The Gospel was the story of blind Bartimaeus in Mark. Leaving Jericho, a blind beggar sits at the side of the road. Everyone tells him to be quiet, but he just yells louder. It's a familiar healing story-he gets his sight in the end, and follows Jesus. But until I read it out loud during the service, I never quite heard the most noteworthy thing in all of it: Jesus stood still. This is all the more striking since it's the Gospel of Mark, where everything is fast, fast, fast-it uses the word "immediately" more than any other Gospel, even though it's the shortest-but the writer is moved enough by Jesus' action (or lack of action!) to first describe him standing still.
Jesus stood still. When did you last stand still?

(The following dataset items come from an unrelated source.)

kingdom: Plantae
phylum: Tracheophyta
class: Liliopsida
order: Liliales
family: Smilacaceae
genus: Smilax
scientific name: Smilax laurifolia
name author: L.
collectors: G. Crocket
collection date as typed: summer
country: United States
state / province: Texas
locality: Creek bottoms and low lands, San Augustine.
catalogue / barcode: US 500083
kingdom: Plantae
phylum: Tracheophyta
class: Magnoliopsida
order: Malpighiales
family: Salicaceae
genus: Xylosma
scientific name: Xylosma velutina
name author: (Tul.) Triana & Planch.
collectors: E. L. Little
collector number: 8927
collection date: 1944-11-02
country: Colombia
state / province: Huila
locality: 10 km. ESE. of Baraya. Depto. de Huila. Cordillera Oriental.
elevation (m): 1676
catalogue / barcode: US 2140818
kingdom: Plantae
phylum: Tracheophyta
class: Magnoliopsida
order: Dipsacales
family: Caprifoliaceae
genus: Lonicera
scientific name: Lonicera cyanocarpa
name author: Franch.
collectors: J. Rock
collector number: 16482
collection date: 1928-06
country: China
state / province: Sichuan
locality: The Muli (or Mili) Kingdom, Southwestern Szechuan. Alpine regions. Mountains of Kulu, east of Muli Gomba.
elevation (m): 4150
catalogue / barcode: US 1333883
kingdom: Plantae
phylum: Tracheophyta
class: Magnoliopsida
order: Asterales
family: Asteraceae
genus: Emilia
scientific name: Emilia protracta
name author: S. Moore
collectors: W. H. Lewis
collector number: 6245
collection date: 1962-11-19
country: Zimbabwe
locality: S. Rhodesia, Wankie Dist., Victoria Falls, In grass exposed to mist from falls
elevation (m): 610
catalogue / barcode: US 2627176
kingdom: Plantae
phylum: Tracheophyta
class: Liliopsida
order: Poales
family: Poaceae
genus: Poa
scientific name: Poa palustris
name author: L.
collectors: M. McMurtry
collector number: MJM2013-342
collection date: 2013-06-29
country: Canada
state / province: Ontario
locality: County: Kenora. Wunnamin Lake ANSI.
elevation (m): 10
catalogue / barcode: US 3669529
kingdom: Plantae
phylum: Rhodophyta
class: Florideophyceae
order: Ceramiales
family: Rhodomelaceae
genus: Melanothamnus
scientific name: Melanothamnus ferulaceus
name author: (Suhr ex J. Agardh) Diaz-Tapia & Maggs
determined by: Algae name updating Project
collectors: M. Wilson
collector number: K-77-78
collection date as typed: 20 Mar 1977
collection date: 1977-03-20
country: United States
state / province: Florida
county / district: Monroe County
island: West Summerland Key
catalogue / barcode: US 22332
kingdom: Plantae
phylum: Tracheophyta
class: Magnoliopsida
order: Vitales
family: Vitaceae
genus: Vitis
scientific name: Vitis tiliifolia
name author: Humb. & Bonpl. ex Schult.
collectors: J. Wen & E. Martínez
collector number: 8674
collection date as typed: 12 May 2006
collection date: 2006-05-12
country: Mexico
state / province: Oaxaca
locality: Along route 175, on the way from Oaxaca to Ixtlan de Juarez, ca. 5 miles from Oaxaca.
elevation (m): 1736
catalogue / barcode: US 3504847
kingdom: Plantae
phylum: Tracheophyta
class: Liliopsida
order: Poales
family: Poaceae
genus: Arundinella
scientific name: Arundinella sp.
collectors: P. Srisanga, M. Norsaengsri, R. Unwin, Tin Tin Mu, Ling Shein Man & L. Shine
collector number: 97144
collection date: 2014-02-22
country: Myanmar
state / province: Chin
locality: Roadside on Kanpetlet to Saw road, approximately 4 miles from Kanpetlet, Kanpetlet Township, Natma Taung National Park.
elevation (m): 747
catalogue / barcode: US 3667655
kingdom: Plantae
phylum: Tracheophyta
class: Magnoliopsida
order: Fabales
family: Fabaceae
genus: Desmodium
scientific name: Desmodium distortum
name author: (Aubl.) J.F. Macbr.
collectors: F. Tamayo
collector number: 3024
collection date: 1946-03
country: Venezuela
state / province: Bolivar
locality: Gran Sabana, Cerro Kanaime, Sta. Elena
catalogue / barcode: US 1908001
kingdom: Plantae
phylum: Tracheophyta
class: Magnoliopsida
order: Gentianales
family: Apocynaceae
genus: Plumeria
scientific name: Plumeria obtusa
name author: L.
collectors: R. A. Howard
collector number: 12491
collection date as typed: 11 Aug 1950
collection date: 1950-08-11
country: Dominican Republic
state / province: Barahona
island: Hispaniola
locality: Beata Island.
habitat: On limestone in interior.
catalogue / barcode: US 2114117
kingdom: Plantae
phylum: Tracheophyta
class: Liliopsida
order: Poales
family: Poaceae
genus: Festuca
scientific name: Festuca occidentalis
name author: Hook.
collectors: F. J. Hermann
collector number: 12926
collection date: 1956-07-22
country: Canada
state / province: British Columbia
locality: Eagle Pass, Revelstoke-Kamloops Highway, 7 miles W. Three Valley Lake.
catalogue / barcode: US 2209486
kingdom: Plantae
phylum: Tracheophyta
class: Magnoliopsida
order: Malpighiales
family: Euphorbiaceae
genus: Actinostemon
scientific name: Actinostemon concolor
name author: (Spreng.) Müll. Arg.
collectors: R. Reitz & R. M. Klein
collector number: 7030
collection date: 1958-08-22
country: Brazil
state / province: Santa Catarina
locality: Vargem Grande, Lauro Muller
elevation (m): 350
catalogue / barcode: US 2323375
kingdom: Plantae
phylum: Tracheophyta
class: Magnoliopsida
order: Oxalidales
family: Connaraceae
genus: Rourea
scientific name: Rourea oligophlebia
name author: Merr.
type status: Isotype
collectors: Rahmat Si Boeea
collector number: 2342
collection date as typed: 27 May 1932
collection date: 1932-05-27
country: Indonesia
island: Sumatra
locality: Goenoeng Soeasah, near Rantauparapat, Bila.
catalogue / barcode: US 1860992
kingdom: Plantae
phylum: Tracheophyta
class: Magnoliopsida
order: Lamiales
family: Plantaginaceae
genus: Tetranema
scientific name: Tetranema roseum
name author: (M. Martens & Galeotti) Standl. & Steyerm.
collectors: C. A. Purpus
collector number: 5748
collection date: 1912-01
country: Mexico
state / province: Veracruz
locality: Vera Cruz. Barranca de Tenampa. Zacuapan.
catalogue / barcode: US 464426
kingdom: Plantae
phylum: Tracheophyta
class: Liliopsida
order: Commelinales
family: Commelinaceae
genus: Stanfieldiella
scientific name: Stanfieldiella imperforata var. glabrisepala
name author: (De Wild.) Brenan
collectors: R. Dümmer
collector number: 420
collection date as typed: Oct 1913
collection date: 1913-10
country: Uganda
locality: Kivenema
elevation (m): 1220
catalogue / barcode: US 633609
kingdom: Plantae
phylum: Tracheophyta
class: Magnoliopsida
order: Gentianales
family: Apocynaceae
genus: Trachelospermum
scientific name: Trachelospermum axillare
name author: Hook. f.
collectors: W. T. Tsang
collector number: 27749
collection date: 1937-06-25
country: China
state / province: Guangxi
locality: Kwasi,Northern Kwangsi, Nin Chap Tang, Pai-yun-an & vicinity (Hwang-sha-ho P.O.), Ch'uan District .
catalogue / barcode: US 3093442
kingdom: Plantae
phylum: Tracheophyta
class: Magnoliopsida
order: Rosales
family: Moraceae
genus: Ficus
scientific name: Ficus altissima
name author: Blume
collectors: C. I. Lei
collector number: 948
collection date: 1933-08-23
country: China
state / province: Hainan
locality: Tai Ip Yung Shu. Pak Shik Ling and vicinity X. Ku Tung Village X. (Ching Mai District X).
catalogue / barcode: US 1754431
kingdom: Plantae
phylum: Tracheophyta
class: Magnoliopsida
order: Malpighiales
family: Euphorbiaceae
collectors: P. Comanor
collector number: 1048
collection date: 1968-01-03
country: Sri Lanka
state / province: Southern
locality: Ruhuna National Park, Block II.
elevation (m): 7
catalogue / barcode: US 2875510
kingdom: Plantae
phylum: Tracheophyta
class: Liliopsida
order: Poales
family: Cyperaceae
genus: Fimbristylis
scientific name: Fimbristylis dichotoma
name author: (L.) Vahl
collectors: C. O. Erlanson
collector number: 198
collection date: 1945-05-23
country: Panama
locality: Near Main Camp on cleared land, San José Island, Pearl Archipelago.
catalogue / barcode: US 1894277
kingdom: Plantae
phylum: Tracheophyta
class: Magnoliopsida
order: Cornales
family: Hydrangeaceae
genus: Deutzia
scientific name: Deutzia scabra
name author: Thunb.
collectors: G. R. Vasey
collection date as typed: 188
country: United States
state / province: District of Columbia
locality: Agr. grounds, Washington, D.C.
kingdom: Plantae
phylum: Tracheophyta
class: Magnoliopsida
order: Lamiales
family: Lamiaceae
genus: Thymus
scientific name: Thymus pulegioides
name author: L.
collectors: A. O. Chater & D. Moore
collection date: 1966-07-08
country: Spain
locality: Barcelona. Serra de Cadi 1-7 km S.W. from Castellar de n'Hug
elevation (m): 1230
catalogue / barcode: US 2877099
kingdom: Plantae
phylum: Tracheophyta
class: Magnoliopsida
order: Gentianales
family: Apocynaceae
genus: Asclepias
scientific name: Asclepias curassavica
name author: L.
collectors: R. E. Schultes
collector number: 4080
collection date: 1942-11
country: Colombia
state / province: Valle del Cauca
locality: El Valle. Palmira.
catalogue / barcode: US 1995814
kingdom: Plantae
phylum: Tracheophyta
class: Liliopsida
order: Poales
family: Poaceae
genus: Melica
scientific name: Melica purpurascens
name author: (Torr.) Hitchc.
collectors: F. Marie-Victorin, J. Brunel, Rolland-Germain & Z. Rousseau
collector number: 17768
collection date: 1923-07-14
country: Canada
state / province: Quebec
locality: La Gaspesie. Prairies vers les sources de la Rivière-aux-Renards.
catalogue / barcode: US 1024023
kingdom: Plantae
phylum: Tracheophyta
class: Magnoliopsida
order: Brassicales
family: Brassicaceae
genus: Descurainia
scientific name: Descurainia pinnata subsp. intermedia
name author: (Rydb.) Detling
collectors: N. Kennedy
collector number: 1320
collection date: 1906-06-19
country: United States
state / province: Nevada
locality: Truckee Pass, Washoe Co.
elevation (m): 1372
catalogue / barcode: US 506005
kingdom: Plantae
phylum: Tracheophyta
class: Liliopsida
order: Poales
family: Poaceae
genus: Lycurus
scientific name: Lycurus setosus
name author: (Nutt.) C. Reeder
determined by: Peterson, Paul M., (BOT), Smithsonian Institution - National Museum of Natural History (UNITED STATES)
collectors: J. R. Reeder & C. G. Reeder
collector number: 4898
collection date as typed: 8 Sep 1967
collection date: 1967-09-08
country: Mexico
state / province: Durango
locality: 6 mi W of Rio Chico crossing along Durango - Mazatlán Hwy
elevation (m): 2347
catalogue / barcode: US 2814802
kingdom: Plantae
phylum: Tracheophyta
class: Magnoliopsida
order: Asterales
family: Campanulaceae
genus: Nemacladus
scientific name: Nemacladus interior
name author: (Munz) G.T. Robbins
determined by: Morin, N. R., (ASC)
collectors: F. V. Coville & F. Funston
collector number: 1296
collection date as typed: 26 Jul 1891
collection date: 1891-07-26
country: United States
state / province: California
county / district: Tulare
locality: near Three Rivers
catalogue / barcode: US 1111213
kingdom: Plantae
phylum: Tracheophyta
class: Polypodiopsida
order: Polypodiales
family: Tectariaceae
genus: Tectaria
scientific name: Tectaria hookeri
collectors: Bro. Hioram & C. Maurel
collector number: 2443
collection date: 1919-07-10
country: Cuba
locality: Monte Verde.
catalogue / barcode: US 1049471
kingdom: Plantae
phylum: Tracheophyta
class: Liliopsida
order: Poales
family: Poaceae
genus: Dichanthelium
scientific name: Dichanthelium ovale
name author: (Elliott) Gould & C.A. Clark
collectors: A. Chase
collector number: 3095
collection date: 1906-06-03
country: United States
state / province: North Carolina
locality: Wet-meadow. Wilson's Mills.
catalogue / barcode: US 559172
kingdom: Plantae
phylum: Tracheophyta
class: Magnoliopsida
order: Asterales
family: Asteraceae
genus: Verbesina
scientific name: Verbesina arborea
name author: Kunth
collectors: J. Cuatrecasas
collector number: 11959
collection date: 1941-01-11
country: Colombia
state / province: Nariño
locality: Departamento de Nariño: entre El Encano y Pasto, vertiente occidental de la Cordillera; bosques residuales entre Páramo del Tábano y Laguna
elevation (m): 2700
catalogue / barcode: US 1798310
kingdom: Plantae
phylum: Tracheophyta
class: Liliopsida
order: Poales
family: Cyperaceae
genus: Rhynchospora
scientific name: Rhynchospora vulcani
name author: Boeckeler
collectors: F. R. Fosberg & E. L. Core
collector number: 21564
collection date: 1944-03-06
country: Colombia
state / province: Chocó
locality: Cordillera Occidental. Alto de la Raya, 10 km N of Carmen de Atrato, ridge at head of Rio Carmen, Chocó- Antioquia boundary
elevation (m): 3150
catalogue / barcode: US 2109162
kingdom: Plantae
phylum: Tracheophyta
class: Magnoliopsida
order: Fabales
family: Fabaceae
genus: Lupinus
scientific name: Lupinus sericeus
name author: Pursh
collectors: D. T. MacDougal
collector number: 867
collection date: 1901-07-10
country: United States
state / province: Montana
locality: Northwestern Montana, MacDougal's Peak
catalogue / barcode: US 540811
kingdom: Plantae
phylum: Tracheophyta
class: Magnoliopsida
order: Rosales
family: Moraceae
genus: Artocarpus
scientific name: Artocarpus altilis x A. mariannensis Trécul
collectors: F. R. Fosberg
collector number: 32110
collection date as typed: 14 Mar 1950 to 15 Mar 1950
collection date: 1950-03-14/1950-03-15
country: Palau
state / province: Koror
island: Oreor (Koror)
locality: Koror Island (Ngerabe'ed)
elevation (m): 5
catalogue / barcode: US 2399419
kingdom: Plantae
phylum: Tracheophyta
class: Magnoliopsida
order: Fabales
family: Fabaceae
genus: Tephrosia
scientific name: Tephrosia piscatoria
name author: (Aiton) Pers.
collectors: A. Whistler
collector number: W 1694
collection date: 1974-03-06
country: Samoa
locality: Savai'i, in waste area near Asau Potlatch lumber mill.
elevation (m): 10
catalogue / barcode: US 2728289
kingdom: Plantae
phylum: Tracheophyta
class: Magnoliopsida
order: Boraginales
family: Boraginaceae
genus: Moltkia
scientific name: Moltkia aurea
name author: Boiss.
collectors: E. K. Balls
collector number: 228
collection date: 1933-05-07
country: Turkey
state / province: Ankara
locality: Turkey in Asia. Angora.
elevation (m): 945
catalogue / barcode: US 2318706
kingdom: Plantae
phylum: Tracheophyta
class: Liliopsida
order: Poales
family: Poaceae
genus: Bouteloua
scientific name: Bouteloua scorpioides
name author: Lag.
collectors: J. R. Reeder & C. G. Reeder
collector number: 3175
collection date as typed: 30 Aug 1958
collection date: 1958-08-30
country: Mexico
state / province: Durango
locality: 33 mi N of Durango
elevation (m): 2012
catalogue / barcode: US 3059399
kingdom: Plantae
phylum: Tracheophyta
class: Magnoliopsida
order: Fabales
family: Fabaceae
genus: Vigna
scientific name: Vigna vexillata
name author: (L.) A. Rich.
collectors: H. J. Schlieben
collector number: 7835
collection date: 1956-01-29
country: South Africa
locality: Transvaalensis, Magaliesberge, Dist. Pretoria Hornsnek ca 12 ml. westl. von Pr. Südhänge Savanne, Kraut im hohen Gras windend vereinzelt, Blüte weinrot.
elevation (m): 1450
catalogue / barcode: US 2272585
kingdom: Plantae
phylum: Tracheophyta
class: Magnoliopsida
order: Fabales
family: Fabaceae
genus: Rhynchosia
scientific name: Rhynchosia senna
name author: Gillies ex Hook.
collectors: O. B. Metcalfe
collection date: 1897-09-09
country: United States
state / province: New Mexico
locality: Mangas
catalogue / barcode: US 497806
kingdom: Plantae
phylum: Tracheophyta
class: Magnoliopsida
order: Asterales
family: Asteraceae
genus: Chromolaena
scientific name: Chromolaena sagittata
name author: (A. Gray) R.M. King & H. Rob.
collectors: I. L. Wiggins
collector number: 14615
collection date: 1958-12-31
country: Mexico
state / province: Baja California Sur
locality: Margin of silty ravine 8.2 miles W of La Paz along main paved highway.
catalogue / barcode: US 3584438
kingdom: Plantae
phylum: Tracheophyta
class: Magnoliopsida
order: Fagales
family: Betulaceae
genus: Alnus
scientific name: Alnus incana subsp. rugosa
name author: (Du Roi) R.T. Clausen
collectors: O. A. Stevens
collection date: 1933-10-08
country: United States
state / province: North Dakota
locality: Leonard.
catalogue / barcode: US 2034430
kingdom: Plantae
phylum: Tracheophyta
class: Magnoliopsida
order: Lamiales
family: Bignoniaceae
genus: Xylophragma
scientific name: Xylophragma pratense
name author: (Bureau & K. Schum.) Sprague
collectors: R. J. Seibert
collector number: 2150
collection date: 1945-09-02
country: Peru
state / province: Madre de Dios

The other thing that was wonderful about hearing this Gospel this morning was the connection to all the things now happening in the world-maybe in direct contrast to standing still! Movements of people organizing from Wisconsin to Algeria, Ohio to Egypt, Washington DC to Libya. Whatever your political interpretation of events, it is an amazing thing to witness people rising up, reveling in the strength of their communities and the clarity of their vision. The more amazing thing is the way people's struggles are, if not linked in terms of the issues they raise, linked in terms of their shared humanity. A friend of mine on Facebook has posted a picture of a bulletin board in a pizza shop in Wisconsin that has been delivering food to the people camped out in protest. People from China, Finland, Costa Rica, Uganda, Iran, Sri Lanka, Egypt, and all fifty states have heard about the actions in Wisconsin and are offering support. What does someone in Iran have in common with someone in Wisconsin? You can't even make an international call except from a hospital, which someone snuck into in order to order the pizzas. A gulf (a solar system!) of privilege separates them. When your own government suppresses your rights as much as Iran's does, how could you possibly be bothered if someone thousands of miles away doesn't want to lose their union rights? But they are! Like blind Bartimaeus, people are crying out and people are hearing each other-standing still and listening, offering the support they can. Even though their concerns are different, even though they may not even agree with each other, they are listening and recognizing each other's humanity. Most of the people in Bahrain, Egypt, or Yemen, are not Christian. Probably a fair number of the Wisconsin folks are, but maybe not. A person camped out on the Libyan border does not have a lot in common with someone sleeping at the Madison statehouse. Still, all were created in the image of God, and all are drawing on that shared created nature as they support each other.
Stand still, shout out, pray-there are so many ways to give glory to God. On this clear cold day, offer a prayer of thanksgiving for all the ways God blesses you, and in thanksgiving for all the ways that others' love (which, of course, is also God's love) gives you life.